Available data:

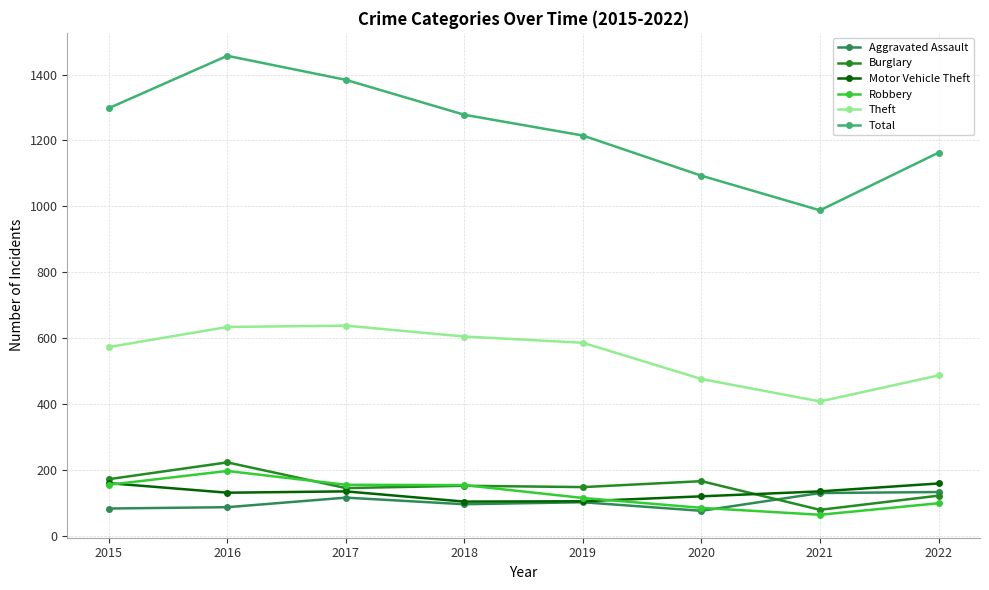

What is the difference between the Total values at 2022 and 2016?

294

...

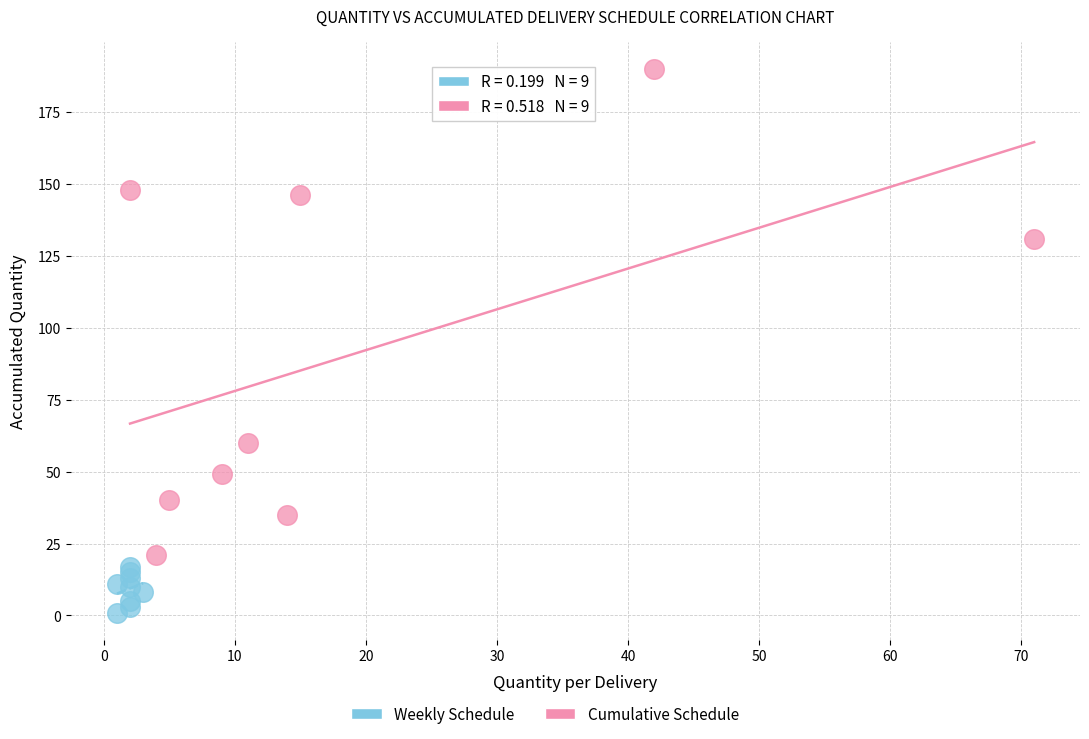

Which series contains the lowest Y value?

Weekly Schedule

...

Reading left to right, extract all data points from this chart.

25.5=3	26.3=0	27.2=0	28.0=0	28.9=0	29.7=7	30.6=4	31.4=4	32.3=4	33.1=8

Exercise details:
Retype the lines of the records starting with the line that contains "Which series contains the lowest Y value?" and going on through the line that contains "Weekly Schedule", keeping both of those lines.

Task solution:
Which series contains the lowest Y value?

Weekly Schedule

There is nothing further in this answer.